Washington, May 3 (EFE).- President Joe Biden on Tuesday asked Congress to allocate more funds to be able to continue providing aid to Ukraine in the face of the ongoing Russian aggression but also to replenish the US military arsenal, which has been somewhat depleted due to weapons transfers to the besieged East European country.
Biden on Tuesday visited the Alabama factory that turns out the shoulder-fired Javelin anti-tank missiles that have been such a great help to Ukraine in defending itself against the Russian armored onslaught since Feb. 24.
It was a visit whereby the White House said the president wanted to express his gratitude to US citizens for the economic support the country is giving Ukraine, but also to personally thank the workers who are making some of the weaponry Washington is sending to Kyiv.

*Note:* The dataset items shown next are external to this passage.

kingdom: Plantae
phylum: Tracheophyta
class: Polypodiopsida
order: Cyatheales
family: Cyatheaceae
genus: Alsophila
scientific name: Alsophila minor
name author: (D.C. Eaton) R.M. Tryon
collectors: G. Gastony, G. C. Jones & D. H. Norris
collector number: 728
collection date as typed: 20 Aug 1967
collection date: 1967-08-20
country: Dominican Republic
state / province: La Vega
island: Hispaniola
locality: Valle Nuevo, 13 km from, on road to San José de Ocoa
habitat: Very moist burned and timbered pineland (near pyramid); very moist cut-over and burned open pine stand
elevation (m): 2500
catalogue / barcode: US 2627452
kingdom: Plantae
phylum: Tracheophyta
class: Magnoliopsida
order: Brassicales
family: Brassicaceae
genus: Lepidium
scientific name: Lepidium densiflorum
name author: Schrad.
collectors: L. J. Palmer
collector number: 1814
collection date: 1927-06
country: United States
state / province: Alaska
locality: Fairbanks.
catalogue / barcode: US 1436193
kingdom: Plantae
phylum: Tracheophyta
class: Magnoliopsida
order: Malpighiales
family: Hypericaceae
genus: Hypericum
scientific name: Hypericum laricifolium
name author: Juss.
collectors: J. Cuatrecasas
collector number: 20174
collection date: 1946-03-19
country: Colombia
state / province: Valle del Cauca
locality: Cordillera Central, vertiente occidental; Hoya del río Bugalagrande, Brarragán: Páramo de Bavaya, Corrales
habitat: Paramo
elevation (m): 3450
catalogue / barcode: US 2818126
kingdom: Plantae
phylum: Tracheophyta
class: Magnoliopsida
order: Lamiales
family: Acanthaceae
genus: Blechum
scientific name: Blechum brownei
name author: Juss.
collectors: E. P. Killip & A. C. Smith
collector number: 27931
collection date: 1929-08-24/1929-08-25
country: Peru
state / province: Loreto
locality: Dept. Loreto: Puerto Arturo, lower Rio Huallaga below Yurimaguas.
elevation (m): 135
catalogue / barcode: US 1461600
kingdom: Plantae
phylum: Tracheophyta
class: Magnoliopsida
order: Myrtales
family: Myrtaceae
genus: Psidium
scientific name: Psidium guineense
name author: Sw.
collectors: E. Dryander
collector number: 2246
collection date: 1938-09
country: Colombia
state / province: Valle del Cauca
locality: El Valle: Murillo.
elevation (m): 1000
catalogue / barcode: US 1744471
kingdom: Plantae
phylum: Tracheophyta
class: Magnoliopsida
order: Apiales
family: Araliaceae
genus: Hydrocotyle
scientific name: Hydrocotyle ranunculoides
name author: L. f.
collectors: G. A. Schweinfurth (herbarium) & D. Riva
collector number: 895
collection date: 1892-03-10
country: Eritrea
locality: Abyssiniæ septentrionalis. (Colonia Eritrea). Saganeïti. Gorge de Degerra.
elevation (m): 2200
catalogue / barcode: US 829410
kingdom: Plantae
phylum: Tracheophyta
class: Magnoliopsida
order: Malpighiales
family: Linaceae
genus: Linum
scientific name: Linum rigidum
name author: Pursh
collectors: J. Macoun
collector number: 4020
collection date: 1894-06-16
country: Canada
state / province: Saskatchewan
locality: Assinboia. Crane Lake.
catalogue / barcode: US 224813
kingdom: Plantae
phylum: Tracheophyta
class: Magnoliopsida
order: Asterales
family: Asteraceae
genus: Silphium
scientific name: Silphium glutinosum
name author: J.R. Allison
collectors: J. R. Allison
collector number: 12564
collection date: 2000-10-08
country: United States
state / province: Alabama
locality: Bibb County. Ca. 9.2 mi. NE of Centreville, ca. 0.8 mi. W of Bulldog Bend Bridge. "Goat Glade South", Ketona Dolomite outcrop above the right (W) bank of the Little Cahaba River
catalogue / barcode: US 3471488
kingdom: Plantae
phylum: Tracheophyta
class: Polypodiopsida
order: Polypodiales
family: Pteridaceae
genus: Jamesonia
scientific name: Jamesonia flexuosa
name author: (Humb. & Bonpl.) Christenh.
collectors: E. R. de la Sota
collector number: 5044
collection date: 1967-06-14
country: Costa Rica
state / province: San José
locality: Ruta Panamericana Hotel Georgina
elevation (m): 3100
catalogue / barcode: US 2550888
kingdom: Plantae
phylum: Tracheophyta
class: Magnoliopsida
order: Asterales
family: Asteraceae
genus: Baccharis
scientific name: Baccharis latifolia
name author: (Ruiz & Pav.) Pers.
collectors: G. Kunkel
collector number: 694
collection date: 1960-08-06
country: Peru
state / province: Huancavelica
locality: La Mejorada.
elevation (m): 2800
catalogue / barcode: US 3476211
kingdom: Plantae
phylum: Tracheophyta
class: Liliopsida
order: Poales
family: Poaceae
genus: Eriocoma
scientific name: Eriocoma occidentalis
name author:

Biden also repeated his message to Congress to approve his request for new funding for military aid to Ukraine, saying that the aid is a “direct investment in defending freedom and democracy itself.”
“Because if you don’t stand up to dictators, history has shown us, they keep coming, they keep coming,” Biden said.
“As I said from beginning,” the president continued, “this fight is not going to be cheap, but caving to aggression would even be more costly. We either back the Ukrainian people to defend their country or we stand by as Russia continues its atrocities and aggression.”
He said that the administration needs more money to send arms directly to Ukraine but also to continue supporting the Ukrainian people in the economic and humanitarian spheres.
Biden directed his comments to the workers at the plant, who welcomed him warmly and enthusiastically applauded his remarks.
“You’re making it possible for the Ukrainian people to defend themselves without us having to risk getting in a Third World War by sending in American soldiers fighting Russian soldiers,” he said.
“Quite frankly, (the Ukrainians) are making fools of the Russian military in many instances,” he said, adding that “A big part of the reason they’ve been able to keep up fighting and to make this war a strategic failure for Russia is because the United States, together [with our] allies and partners, have had their back.”
Biden said that the US alone has contributed more than 5,500 Javelins to Ukraine.
Despite the staging of the address at the weapons plant, the White House does not expect that one event like this will raise tensions with Russia, even though it puts the president together with some of the armaments which are working best to blunt the Russian assault, and – in the process – killing countless Russian soldiers.
White House Press Secretary Jen Psaki responded to reporters’ questions during the trip, also reiterating that its aim was to allow Biden to express his gratitude to the US people for the economic support they are providing to Ukraine.
In his speech, Biden issued several calls to Congress to approve the extraordinary aid packages he is requesting for Kyiv, but also to guarantee that the weapons stockpiles the US needs are replenished, given that much of the war materiel has been coming from warehoused weapons and not from “new” production off the assembly lines.
On April 28, Biden formally asked Congress for $33 billion in additional aid to Ukraine, of which more than $20 billion will be in the form of military assistance to support Kyiv in its struggle to fend off the Russian invasion.
Although on Monday both the Pentagon and White House spokespeople insisted that the aid to Ukraine is not affecting the US ability to defend itself, they also acknowledged that an ongoing evaluation is being made of the weapons stockpiles each time that armaments are sent to Kyiv.
At midday on Tuesday, in her remarks to the media on Air Force One, Psaki noted that just a relatively small amount of money – she mentioned $250 million – remains of the budget established for the weapons shipments and thus lawmakers need to approve new allocations.
But she also said that funding is also needed to fully reconstitute US weapons stores.
In his remarks, Biden also spoke of other associated needs, including the manufacture of chips, and demanded that Congress act quickly and back his plan to push the manufacture of such items on US territory rather than in foreign countries.